If it's just about liking or not, let's. If it's about quality, something immanent, I think we can keep going a bit more.
soulgrindr: More seriously, objectivity in the arts seems impossible to me. To appreciate art you have to accept it and effectively "meet it half way". You also have to have no preconceptions (almost impossible in itself, and a problem for many with bethesda it seems).
It is very much possible, and necessary. Without any sort of objectivity, if all is subjective, then nothing has any meaning and we should all go sit under a tree and wait until we die, because what's the point of doing something if no action has meaning?
soulgrindr: While it might be possible for someone to objectively review something, that person would have to be so spock/robot like that no one would trust their views... and those views would be worthless.
A good critic will place his personal bias away, because like and dislike have no place in critical thinking. Ironically enough it takes some sensitivity as well as logic to appreciate a good work of art, see how it communicates, how it does it differently from other works, what might make it more effective than another at this, etc. If everything is worth the same, then there is no need to push the boundaries forward and try to innovate, because all we do is doomed to be the same as what had been done before.

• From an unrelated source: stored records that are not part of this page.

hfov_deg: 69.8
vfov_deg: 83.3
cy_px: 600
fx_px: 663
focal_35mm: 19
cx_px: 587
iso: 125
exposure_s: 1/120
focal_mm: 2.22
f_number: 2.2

soulgrindr: I've played games with bad story, bad graphics, average gameplay, dumb ai, etc..
If objectivity is impossible, how can you claim that story or graphics can be bad?

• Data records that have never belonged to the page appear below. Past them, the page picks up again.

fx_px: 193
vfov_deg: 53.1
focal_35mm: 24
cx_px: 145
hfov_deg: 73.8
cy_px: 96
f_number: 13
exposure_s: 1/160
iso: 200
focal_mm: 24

soulgrindr: Objectivity in arts misses the point. (and someone looking for bad (or good) will usually find what they're looking for).
Total objectivity doesn't exist, and that's why we can, and should, debate things but only if we are on the same level. Using only emotions is particularly worthless because emotions are fickle and very personal, which means that someone else might feel totally different emotions than those I feel in front of some work, or I may even feel different emotions at another part of my life due to some events. You can't build anything on that ground because it's not stable at all. The moment something is objectified, it will objectify everything else around it, giving some stable ground for comparison and discussion. But that requires some bit of work and thinking, something not everyone is ready to partake in.

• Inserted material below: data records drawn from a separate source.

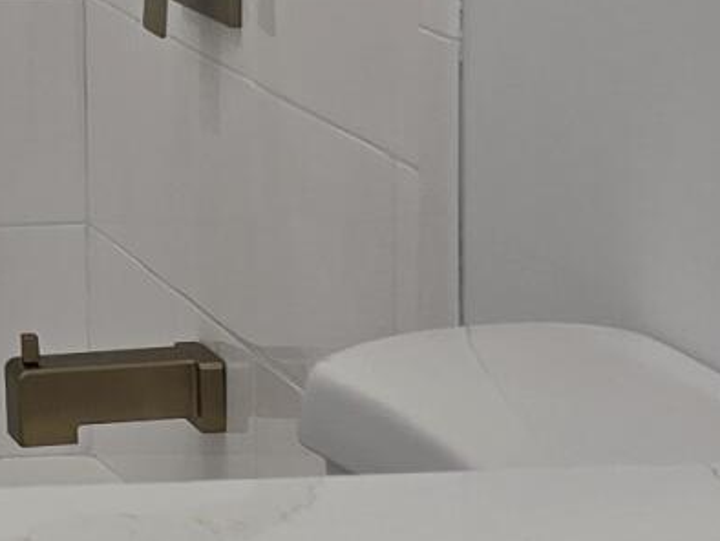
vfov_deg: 8.3
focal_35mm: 175
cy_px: -305
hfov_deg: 10.5
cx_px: -641
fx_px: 3642
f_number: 1.7
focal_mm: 6.3
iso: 40
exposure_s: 1/120
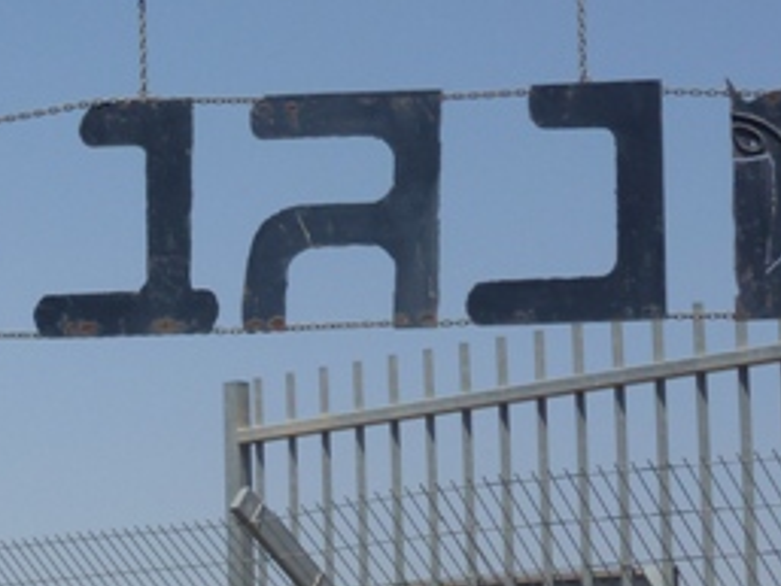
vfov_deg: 10.4
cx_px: 49
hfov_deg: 13.7
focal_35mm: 142
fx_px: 3205
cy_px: 431
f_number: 4.4
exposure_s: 1/1300
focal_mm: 10.1
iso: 100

Aliasalpha: It rather does, pretty much everything I've read about various forms of art can only agree on one solitary thing, that the goal is to create an emotional reaction in the audience. As long as we're each unique, there can be no realistically objective stance on anything artistic
Even lesser art can potentialy create a reaction in someone, because we are indeed different and come from various background. But does that make this lesser piece of art good? The primary function of art is communication and you can quantify how good or bad a piece of art does it. Simple exemple: if in a movie a character do something unbelievably stupid for no special reason — something the horror genre is very famous for — that's bad storytelling and it makes you care less about him because it is obvious he is only following the plot, but if a character acts in a believable way, people will probably care more about him because he will drive the plot forward. It's a lot of stuff like this that can help to critically appreciate something. In the end, it might not make you like or dislike something, that's based on emotions — and I have no problem admitting that I like a lot of crap! — but it allows you to separate greatness from mediocrity, innovation from stagnation. I'll even go further and say that I strongly believe that the more one avoids great works, the duller his senses become and prevent him from appreciating great works.
Delixe: By mentioning I was a fan and proving that It tells you that I was one of the people with the knives out ready to hate the games.
Ah, so you are a spokesperson of the people. Everything is clear now.